DIRECTIONS FOR THIS TASK: Reproduce all of the data below word for word.

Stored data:

○ ○ ○ ○ ○

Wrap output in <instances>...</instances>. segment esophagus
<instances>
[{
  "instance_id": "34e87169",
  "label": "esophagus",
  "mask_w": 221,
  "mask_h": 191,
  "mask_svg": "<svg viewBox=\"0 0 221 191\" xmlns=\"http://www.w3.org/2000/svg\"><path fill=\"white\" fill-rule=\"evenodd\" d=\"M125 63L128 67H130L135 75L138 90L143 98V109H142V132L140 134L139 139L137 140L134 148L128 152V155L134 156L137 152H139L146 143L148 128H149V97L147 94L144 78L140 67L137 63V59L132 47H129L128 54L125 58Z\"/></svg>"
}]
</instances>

○ ○ ○ ○ ○

ANSWER TO THE TASK:
Wrap output in <instances>...</instances>. segment esophagus
<instances>
[{
  "instance_id": "34e87169",
  "label": "esophagus",
  "mask_w": 221,
  "mask_h": 191,
  "mask_svg": "<svg viewBox=\"0 0 221 191\" xmlns=\"http://www.w3.org/2000/svg\"><path fill=\"white\" fill-rule=\"evenodd\" d=\"M125 63L128 67H130L135 75L138 90L143 98V109H142V132L140 134L139 139L137 140L134 148L128 152V155L134 156L137 152H139L146 143L148 128H149V97L147 94L144 78L140 67L137 63V59L132 47H129L128 54L125 58Z\"/></svg>"
}]
</instances>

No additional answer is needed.